Também colaboraram com sugestões Valmor Luiz Bordin, superintendente regional da Companhia Nacional de Abastecimento (Conab), e o engenheiro agrônomo Nilton Bezerra Guedes, superintendente do Instituto Nacional de Colonização e Reforma Agrária no Paraná (Incra/PR).
Iniciativas
A audiência foi também uma oportunidade para evidenciar iniciativas de hortas urbanas em todo o Paraná. É o caso do projeto Cultivar Energia Hortas Comunitárias, da Companhia Paranaense de Energia (Copel). Implementadas sob linhas de transmissão de energia, as plantações ocupam espaços que costumavam ser usados para despejo irregular de lixo, conforme explicou Luísa Nastari, superintendente de Sustentabilidade da Copel.

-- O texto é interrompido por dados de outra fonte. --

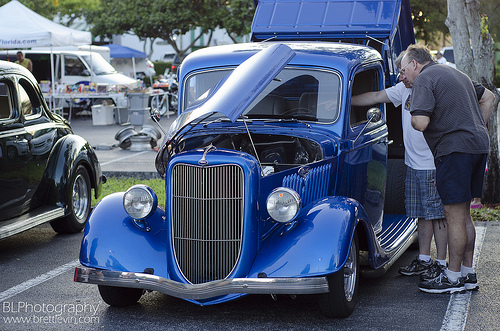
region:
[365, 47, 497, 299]
two men looking inside a car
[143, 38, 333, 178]
side opening front car hood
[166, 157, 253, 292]
large metal car grill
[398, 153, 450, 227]
adult man's plaid shorts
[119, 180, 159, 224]
round headlight on antique car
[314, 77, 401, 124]
man's arm pointing at something inside of a car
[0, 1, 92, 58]
white shad canopy top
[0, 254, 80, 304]
white painted parking spot line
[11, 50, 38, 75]
man in a yellow sleeveless shirt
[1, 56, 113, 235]
antique black car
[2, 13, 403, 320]
Vintage vehicle fan's event.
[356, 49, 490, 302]
Two men shorts sneakers.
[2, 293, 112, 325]
BL Photography Brett Levin.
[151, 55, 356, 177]
Engine hood propped open.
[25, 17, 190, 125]
Market space vendors sell.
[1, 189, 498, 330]
White lines separate parking.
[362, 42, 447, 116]
One man shows another.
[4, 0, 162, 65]
Umbrellas shelter market stands.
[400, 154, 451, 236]
Man plaid shorts tattoed leg.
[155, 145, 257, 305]
Classic grill this vehicle.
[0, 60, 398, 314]
a black vintage car and a blue vintage truck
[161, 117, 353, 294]
front of a blue classic truck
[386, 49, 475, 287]
two men looking inside a blue vintage automobile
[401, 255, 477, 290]
two pairs of men's tennis shoes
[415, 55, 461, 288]
man wearing white socks and solid blue shorts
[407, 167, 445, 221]
man's blue striped shorts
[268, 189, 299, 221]
round headlight on the front of an old automobile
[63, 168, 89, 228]
rear tire of an old black car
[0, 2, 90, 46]
canopy of a white tent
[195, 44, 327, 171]
open hood on an old blue automobile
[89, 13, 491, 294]
men looking at car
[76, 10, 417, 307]
blue car with hood open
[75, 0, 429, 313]
blue car on display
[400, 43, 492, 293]
man wearing gray shirt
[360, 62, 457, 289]
man wearing white shirt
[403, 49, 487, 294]
man wearing blue shorts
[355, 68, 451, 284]
man wearing checkered shorts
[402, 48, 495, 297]
man wearing white socks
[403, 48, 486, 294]
man wearing gray shoes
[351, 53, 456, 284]
man pointing in car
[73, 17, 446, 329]
the car is blue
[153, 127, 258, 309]
the grill is silver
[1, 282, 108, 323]
writing in the bottom left corner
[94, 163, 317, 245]
the headlights are off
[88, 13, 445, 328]
this is an old car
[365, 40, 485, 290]
two men looking at the car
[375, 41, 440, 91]
man is wearing glasses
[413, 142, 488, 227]
the man is wearing shorts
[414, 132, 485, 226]
the shorts are blue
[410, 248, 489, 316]
the man is wearing sneakers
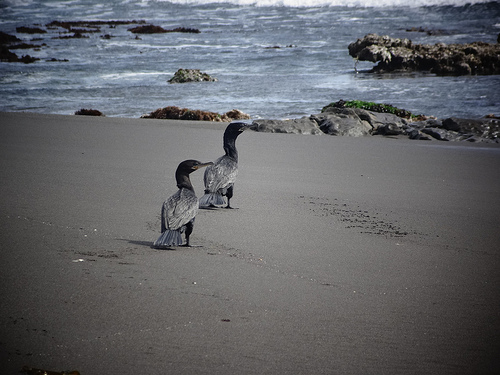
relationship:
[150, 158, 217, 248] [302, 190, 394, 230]
bird walking across sand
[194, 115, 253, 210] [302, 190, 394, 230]
bird walking across sand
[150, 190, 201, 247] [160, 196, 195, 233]
back covered in dark feathers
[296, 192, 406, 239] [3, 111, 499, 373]
marks left in sand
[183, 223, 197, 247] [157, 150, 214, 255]
leg of bird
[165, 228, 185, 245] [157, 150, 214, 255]
leg of bird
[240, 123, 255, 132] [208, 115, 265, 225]
beak of bird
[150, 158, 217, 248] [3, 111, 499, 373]
bird standing on sand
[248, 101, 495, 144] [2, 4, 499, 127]
rock in water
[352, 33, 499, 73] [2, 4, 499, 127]
rock in water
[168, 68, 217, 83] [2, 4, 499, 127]
rock in water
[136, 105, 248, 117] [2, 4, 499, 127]
rock in water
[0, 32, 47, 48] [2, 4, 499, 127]
rock in water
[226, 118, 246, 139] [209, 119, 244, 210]
head of bird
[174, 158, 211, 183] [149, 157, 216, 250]
head of bird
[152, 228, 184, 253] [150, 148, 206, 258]
tail feathers of bird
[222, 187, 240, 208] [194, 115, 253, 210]
leg of bird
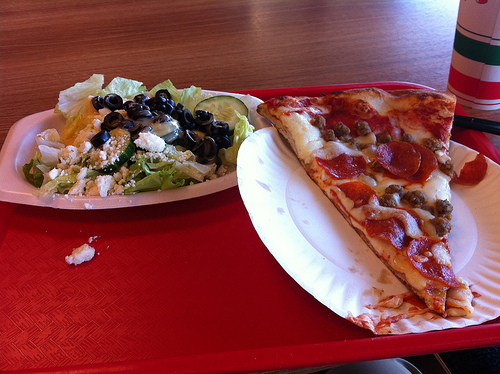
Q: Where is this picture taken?
A: A restaurant.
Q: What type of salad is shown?
A: Greek.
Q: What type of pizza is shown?
A: Pepperoni.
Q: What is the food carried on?
A: A tray.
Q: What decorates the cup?
A: Striped.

“Há um ganho de saúde física e mental, pois a sociedade acaba se integrando àquele espaço”, destacou a gestora. Conforme Nastari, as hortas também se tornam fonte de renda, uma vez que os produtores vendem os produtos às sextas-feiras na sede da Copel, localizada no bairro Mossunguê. Atualmente, há 25 hortas implementadas e 694 famílias atendidas. Ao todo, 5 500 pessoas são contempladas. O impacto das hortas comunitárias na saúde emocional também foi destacado por Maria Vitória Fontolan, doutoranda em direito e integrante do Núcleo de Pesquisa e Extensão em Direito Socioambiental (EKOA UFPR). Ela revelou dados de um estudo que investigou o impacto das iniciativas em pessoas que enfrentaram o êxodo rural.
A professora Ana Rigo, bióloga e docente da rede municipal de Curitiba, pontuou a importância das hortas escolares na vida de crianças e adolescentes — experiência que vivencia com seus alunos. “É uma maneira de reconexão da criança ao seu ambiente e ao ciclo do alimento. É um importante meio que podemos utilizar para ensinar muitas coisas”, pontuou.
Há três anos, o agricultor urbano Leonardo Gonçalves de Moraes mantém uma agrofloresta de 30 m² em sua casa, em Curitiba. Até então, produziu mais de 250 kg de alimentos — como batata e mandioca. O esforço resultou na distribuição de mais de 50 mil refeições em cozinhas solidárias, segundo o agricultor, que também preside o Conselho Municipal de Segurança Alimentar (COMSEA Curitiba). “Temos o desafio de fortalecer uma técnica social que chega a locais onde, muitas vezes, o Poder Público não chega”, afirmou. O agricultor urbano Guilherme Scharf e a hortelã Vani Costa Ribeiro também compartilharam suas experiências com as práticas.
Também fazem parte do rol de iniciativas que fortalecem a agricultura urbana um curso que fomenta o conhecimento de técnicas entre 80 jovens na Região Metropolitana de Curitiba (RMC), conforme apresentado por Lorena Emanueli Teixeira da Luz, membra da Federação de Cooperativas da Agricultura Familiar e Economia Solidária (Fecafes). A assistente social Angela Maria de Azevedo Padilha apresentou o Centro de Formação Urbano Rural Irmã Araújo (Cefuria), reivindicando a possibilidade de comercialização em hortas urbanas — permitindo a geração de renda.
O deputado estadual catarinense Marquito (PSOL) ilustrou como se dá a adoção de políticas de agricultura urbana em Santa Catarina, especialmente na capital, Florianópolis, onde atuou como vereador. Entre elas, a Política Municipal de Agroecologia e Produção Orgânica (PMAPO), de 2018, e a Lei da Compostagem, que estabelece a meta de aproveitar 100 % dos resíduos orgânicos até 2030.